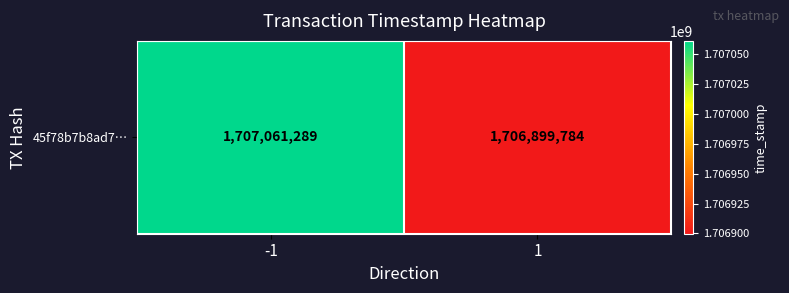

What is the sum of the values at -1 and 1?

3413961073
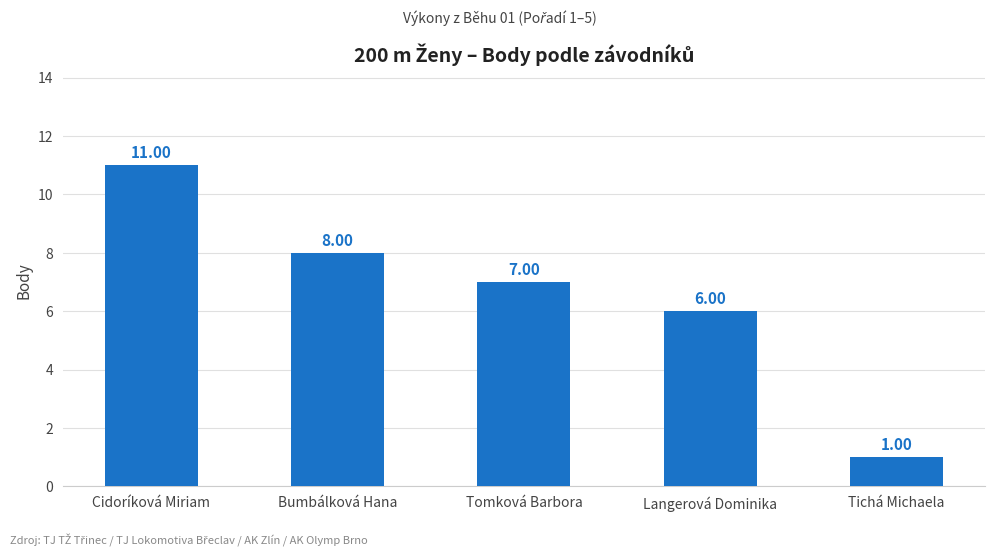

What is the sum of the values at Cidoríková Miriam and Tichá Michaela?

12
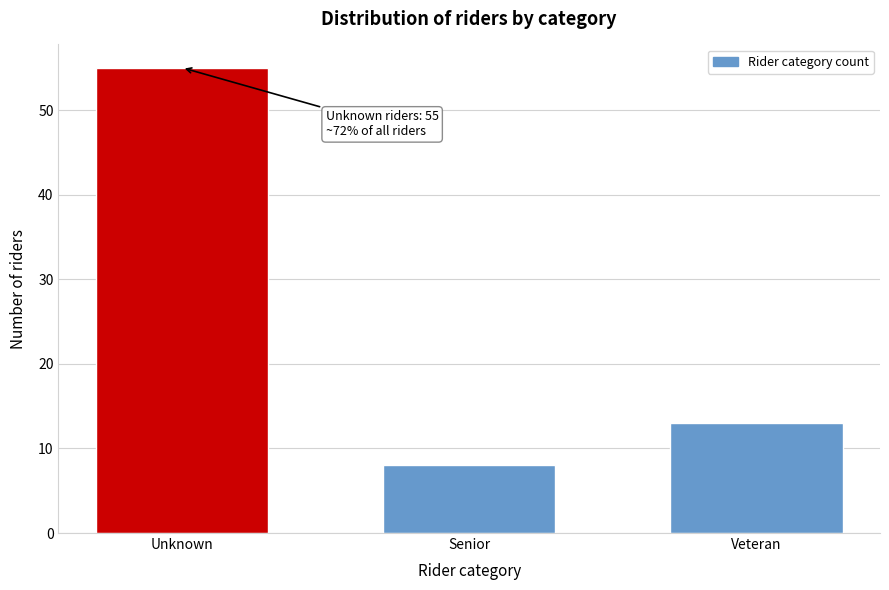

Reading left to right, list all the values displayed in this chart.

55	8	13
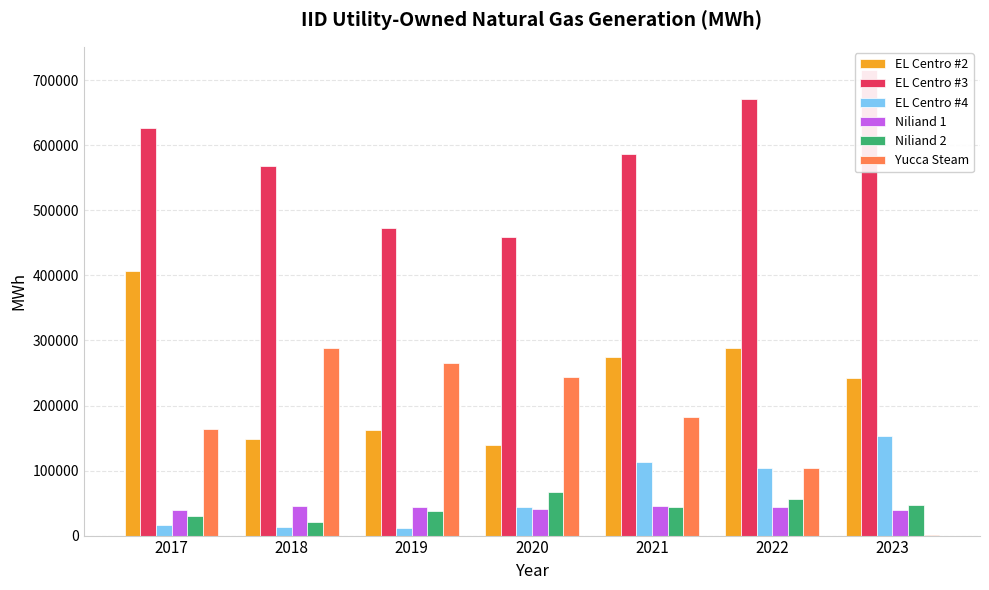

What is the spread (max minus min) of values at 2020?

417946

━━━━━━━━━━━━━━━━━━━━━━━━━━━━━━

● The task:
Render the material above as a JSON list of strings, with one string per line. Omit blank lines and the pictures.

● Solution to the problem:
[
  "What is the sum of the values at -1 and 1?",
  "3413961073",
  "What is the sum of the values at Cidoríková Miriam and Tichá Michaela?",
  "12",
  "Reading left to right, list all the values displayed in this chart.",
  "55\t8\t13",
  "What is the spread (max minus min) of values at 2020?",
  "417946"
]